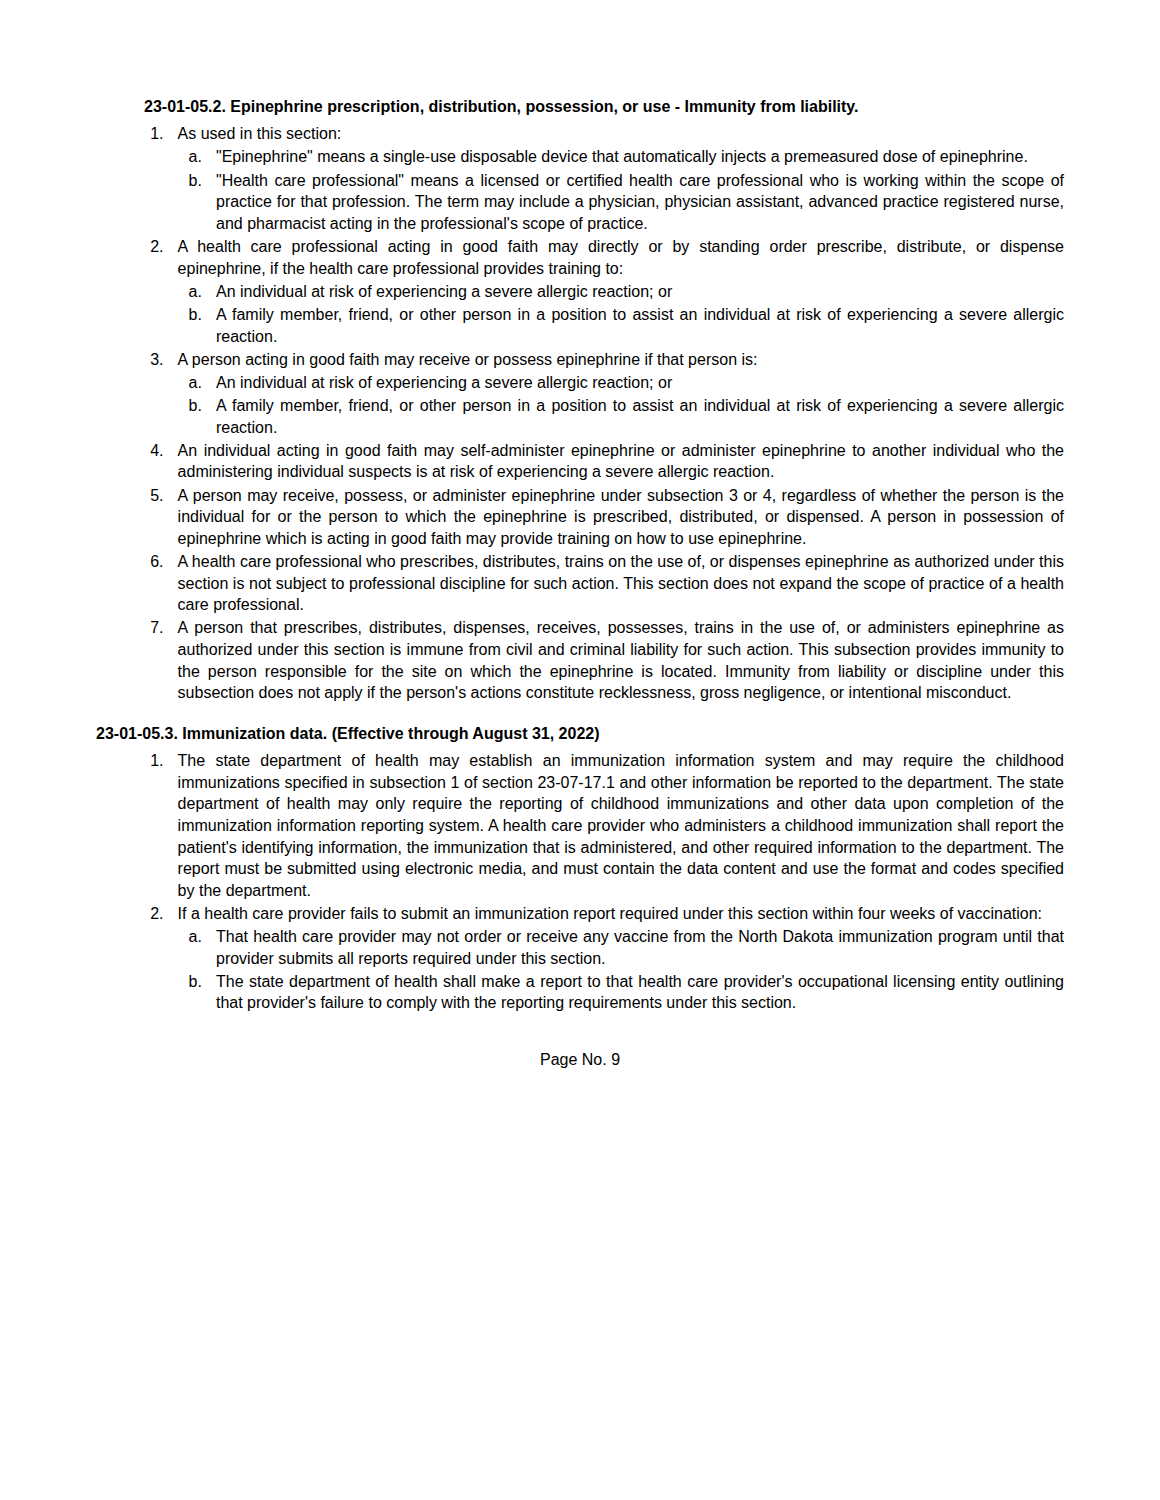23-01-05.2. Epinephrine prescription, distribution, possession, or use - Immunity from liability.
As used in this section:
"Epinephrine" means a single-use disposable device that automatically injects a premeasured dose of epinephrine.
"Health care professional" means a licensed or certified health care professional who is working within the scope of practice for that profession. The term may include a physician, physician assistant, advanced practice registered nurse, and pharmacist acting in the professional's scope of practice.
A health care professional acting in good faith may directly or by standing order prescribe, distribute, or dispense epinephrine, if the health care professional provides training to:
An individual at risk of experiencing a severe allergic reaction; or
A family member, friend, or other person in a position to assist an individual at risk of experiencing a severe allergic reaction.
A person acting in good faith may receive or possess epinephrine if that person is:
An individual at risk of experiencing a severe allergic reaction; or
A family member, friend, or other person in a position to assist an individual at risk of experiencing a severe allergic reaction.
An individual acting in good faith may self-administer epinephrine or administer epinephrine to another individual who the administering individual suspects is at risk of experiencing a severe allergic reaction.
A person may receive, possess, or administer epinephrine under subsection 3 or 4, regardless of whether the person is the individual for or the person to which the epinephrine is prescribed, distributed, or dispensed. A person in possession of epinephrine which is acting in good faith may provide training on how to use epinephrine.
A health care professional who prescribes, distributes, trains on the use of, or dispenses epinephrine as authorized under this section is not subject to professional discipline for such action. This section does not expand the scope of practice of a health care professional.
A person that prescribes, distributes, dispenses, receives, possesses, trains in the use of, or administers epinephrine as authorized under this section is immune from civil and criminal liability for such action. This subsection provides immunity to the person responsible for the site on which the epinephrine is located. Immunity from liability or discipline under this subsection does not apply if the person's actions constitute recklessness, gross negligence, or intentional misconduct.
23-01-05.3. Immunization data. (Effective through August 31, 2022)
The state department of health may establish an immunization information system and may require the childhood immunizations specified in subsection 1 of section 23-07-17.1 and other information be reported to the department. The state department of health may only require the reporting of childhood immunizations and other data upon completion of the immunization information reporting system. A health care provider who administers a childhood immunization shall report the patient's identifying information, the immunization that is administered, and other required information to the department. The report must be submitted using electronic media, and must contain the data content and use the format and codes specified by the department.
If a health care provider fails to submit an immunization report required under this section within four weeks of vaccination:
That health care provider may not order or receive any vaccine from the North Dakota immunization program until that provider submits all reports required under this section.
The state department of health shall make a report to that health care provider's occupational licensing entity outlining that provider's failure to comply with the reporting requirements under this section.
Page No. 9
━━━━━━━━━━━━━━━━━━━━━━━━━━━━━━
**YOUR INSTRUCTIONS**
From the entries, copy every line in which the word "order" occurs.

**THE ANSWER**
A health care professional acting in good faith may directly or by standing order prescribe, distribute, or dispense epinephrine, if the health care professional provides training to:
That health care provider may not order or receive any vaccine from the North Dakota immunization program until that provider submits all reports required under this section.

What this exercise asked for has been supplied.